In a cultural landscape where sex has largely vanished from the mainstream—replaced either by sanitised narratives or by hollow hypersexualisation elsewhere—‘The One’ campaign functions as a powerful anomaly. There is no manufactured youth here, no domesticated desire. Instead, it presents an adult woman, fully aware of her body, her image and her history, using sensuality as a language of authority, not as a passive object of consumption.
The impact becomes even more striking when viewed through the lens of the market itself. Mature women are now the primary drivers of growth in perfume and beauty, yet they remain almost invisible in advertising narratives. While economic data confirms their decisive role in global consumption, the industry continues to centre ever-younger faces. Against this contradiction, Madonna emerges as an uncomfortable reminder: desire does not expire, and beauty is not a matter of age, but of energy, presence and emotional intelligence.
The campaign also situates itself within a long historical lineage linking fragrance and eroticism. From ritualistic origins to the great advertising scandals of the twentieth century, scent has always operated as a vehicle for attraction, transgression and fantasy. What shifts here is the point of view. For the first time in a long while, desire is no longer articulated through a dominant male gaze, but through a female figure who controls the story and asserts herself as an active subject.
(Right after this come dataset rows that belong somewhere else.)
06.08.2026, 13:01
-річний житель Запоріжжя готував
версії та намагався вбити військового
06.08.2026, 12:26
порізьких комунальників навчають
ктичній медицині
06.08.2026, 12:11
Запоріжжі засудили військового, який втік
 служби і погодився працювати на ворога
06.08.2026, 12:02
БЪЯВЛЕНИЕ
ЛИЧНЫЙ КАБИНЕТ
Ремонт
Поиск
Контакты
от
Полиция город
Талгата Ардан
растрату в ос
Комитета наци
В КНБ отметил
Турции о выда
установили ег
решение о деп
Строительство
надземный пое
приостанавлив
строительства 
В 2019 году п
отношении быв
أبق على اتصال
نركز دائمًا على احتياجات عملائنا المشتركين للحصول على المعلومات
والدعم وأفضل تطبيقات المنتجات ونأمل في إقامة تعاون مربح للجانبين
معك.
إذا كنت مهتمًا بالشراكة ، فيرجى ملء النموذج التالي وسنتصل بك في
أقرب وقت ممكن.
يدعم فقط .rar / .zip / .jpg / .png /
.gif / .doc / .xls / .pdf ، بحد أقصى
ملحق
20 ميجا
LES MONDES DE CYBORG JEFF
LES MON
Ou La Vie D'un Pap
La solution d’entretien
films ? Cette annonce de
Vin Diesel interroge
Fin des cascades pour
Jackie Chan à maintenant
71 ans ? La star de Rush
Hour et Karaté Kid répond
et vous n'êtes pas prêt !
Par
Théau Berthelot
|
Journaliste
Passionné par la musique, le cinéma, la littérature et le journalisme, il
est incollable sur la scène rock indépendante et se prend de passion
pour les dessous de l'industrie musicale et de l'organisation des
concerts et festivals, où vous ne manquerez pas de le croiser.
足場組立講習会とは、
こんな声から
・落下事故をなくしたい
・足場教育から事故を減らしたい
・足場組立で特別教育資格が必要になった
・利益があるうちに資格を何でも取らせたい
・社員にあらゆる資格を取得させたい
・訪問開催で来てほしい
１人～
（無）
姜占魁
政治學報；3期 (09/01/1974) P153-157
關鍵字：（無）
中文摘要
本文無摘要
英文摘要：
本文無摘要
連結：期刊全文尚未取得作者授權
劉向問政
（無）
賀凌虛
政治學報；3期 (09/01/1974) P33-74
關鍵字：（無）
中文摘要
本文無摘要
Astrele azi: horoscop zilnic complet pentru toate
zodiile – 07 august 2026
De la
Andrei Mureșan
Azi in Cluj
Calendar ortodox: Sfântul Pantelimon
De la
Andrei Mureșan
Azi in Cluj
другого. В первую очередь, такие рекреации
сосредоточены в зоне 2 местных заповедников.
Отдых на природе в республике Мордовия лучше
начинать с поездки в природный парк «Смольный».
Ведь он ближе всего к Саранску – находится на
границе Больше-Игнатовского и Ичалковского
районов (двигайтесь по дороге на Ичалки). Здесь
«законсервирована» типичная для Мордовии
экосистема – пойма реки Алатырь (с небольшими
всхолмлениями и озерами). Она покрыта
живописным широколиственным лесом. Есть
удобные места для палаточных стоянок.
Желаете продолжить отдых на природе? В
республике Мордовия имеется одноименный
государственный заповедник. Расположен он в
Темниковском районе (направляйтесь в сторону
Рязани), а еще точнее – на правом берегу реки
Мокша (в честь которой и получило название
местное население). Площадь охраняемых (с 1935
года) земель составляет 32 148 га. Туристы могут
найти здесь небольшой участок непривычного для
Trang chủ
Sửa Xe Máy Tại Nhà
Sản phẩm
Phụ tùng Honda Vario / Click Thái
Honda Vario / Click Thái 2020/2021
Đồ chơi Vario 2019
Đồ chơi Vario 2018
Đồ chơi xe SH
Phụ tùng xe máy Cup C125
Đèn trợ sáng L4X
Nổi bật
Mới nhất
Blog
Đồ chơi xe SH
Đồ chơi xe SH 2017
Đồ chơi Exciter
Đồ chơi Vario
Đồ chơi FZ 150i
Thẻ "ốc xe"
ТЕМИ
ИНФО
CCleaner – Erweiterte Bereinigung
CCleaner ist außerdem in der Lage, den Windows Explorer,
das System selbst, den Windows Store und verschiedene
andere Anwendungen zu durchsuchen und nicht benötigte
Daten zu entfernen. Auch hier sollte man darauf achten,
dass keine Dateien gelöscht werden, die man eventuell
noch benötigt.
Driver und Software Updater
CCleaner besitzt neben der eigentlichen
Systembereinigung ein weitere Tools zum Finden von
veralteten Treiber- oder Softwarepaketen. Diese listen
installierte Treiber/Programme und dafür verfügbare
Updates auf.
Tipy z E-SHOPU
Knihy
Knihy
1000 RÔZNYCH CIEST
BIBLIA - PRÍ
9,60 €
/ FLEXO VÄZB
With ‘The One’, Dolce&Gabbana does more than reactivate one of its most emblematic fragrances. It delivers a clear message to the luxury industry: adult sensuality, far from being a risk, represents a cultural and commercial opportunity still largely unexplored. And Madonna, once again, proves that her true power lies not in provocation for its own sake, but in forcing the industry—and the audience—to confront its own limitations.